Маме стало тесно, и она осуществила экспансию сразу по трём направлениям: курение, алкоголь и…
Сначала о первых двух.
Обжившись, мама очень скоро стала подстерегать своего сына на балконе, лишая его возможности уединяться с упомянутыми сигареткой и рюмочкой. Мама принялась отыскивать тайники и нычки, стала предъявлять пепельницы, тяжко вздыхать, укоризненно смотреть, вспоминать деда Серёжу-алкоголика и выкладывать на видное место статьи о летальном исходе с рекламой реабилитационных центров.
Очень скоро вместо одной сигареты в день мой приятель перешёл на две, а воскресная рюмочка сделалась и субботней, и пятничной. Предаваться любимым удовольствиям вне балкона приятель не желал, противостояние нарастало.
Тут и возник третий, последний пункт списка материнских экспансий – компост.
Уроженка райцентра, расположенного среди полей, рек и заброшенных предприятий, она просто не могла жить без компоста. На балконе, да, именно там, было установлено ведро с крышкой. В ведро мама принялась складывать объедки, шкурки и скорлупу.
Ведро начало пованивать. То и дело его разоряла упомянутая корги, растаскивая гниль по полам из кавказского дуба.

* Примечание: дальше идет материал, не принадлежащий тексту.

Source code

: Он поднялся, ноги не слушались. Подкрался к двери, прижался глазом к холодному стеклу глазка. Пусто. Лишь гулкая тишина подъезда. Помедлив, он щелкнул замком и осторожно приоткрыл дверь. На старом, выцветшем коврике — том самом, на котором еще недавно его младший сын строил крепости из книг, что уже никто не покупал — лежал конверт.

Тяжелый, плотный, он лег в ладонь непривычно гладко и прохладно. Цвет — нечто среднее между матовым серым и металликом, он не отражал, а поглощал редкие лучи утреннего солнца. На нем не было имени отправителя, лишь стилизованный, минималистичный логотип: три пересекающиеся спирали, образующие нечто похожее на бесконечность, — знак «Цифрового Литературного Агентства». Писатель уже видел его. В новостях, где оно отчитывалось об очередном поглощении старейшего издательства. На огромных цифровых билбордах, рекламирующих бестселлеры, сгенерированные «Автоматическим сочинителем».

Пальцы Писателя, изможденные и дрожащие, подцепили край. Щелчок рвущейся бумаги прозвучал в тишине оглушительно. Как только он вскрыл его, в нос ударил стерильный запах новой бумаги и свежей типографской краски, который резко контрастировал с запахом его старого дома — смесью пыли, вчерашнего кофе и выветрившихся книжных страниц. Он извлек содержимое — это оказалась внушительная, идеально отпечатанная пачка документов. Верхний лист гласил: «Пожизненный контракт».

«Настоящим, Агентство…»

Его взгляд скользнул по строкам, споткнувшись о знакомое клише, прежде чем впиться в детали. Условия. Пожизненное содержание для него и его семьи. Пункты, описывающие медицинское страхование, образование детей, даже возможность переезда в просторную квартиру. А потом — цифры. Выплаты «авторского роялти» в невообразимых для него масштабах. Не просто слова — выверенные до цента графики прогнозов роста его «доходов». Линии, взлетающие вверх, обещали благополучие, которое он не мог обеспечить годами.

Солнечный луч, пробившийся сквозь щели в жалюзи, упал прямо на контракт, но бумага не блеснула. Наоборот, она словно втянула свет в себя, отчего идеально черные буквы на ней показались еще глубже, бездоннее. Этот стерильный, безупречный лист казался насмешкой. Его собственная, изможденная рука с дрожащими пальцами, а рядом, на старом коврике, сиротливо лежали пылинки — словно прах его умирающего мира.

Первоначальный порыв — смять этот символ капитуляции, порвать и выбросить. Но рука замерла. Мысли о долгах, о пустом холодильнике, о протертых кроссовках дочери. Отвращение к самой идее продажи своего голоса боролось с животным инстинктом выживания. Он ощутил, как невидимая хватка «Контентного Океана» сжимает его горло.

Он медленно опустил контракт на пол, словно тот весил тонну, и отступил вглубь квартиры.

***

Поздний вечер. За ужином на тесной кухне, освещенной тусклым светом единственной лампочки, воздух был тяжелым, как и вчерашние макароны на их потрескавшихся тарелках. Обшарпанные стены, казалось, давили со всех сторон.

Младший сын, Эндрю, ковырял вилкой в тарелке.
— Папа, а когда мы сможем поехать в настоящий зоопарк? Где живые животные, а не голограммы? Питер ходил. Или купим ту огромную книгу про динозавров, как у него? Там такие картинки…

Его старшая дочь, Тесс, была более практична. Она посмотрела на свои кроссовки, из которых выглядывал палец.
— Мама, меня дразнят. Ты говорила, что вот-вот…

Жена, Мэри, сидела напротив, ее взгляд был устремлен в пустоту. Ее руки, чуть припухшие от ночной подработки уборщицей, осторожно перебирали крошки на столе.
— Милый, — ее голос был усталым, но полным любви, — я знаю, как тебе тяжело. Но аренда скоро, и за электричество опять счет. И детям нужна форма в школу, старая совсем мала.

Компост рос, как здоровый малыш, и скоро потребовал утилизации. Мама легко нашла выход – устроила рассаду. Ладно бы цветы, нет, петрушка, помидоры, лук.
Урожай не заставил себя долго ждать, и мама начала закатывать банки.
Модный интерьер пропах соленьями, на балконе теперь хранились мешки с грунтом и садовый инвентарь, младший отпрыск освоил прополку, корги охотилась на жуков, заготовительные излишки раздаривались близким. Мне тоже досталась банка.
Приятель мой стал плохо спать, ему снилось, что мать сливает в ведро не только помои с их кухни, но и собирает по соседям. От мысли, что в компост идут не одни объедки, но и что похуже, он просыпался в холодном поту.
Наступили каникулы, приехала дочь.
Такая близкая, родная и вместе с тем заокеанская, новая.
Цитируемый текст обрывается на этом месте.